# Source text
+--

Gemini 3.5 Flash (high) is the high-reasoning configuration of Google's Gemini 3.5 Flash model, which was released on May 19, 2026. As the initial entry in the Gemini 3.5 series, it is architected to balance frontier-level intelligence with the extreme operational speed and low-latency profile characteristic of the Flash tier. The "(high)" designation specifically identifies the model's performance when utilizing the maximum thinking level, a feature introduced in this series that allows the system to dedicate additional internal processing to complex queries.
The model is optimized for agentic execution and long-horizon tasks, representing a shift in Google's model development toward autonomous workflows. According to internal benchmarks, Gemini 3.5 Flash (high) outperforms the previous flagship Gemini 3.1 Pro on specialized coding and agentic benchmarks, including Terminal-Bench 2.1 and MCP Atlas. It introduces a "thought preservation" capability that maintains intermediate reasoning context across multi-turn conversations, allowing for greater consistency in complex, iterative tasks such as software debugging or multi-step research.

+--

# Entries provided
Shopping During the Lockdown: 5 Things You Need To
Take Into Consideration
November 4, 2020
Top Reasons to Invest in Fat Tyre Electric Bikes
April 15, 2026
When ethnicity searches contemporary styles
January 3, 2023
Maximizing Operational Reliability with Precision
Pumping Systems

+--

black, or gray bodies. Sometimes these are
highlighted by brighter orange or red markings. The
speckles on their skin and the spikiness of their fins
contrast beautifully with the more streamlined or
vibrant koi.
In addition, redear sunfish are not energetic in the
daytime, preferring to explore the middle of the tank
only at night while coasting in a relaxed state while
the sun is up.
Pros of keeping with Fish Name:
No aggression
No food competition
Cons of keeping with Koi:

+--

# Task prompt
Continue the Gemini 3.5 Flash (high) text from its last sentence. The rows were taken from a different source than the text.

# Response below
Technical Capabilities
Gemini 3.5 Flash is natively multimodal, supporting the concurrent processing of text, images, audio, and video. It features a 1 million token context window and a 64,000-token output limit. The model was co-developed alongside Antigravity, Google's agent-first development stack, where it is tuned to handle high-throughput tool use and the coordination of subagents. Despite its increased reasoning depth, the model remains approximately four times faster than comparable frontier models in tokens-per-second output.
Prompting and Thinking Levels
A core innovation of the 3.5 family is the thinking level parameter (minimal, low, medium, and high), which enables users to modulate the trade-off between reasoning quality and latency. The "high" setting is recommended for rigorous challenges such as hard mathematics, advanced coding pipelines, or complex logic. Google suggests that developers maintain default temperature and sampling parameters, as the model's internal reasoning logic is specifically calibrated to these baseline settings for optimal stability.